> **Aim of the exercise**
Look through the entries below and show every line containing the word "Licencia".

==================================================

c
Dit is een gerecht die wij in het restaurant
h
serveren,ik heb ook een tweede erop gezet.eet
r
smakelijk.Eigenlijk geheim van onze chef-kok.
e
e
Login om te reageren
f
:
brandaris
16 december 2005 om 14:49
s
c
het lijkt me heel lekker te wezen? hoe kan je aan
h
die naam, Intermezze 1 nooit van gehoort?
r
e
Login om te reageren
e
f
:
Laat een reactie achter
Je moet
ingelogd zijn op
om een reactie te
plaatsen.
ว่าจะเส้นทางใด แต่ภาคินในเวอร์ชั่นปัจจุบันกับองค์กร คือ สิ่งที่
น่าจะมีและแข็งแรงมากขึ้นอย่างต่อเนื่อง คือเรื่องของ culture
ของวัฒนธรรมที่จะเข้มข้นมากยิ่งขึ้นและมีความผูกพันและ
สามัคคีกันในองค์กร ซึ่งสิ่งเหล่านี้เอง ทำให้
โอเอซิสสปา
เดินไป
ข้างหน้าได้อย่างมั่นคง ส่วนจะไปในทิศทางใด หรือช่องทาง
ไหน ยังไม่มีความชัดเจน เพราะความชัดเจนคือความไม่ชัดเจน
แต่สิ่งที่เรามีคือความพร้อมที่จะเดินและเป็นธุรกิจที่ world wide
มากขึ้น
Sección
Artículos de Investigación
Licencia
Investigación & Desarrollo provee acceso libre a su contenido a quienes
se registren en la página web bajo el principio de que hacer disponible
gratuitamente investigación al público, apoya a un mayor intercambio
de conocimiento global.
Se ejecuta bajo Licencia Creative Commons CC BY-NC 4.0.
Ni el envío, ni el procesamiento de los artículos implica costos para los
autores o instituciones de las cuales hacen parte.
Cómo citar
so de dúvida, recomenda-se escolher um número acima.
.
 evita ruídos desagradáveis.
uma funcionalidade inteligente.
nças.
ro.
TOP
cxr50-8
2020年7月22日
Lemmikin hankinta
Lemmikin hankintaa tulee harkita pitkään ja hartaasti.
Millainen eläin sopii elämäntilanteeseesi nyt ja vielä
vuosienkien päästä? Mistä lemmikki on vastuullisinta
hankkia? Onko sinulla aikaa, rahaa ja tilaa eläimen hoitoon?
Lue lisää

==================================================

> **Result**
Licencia
Se ejecuta bajo Licencia Creative Commons CC BY-NC 4.0.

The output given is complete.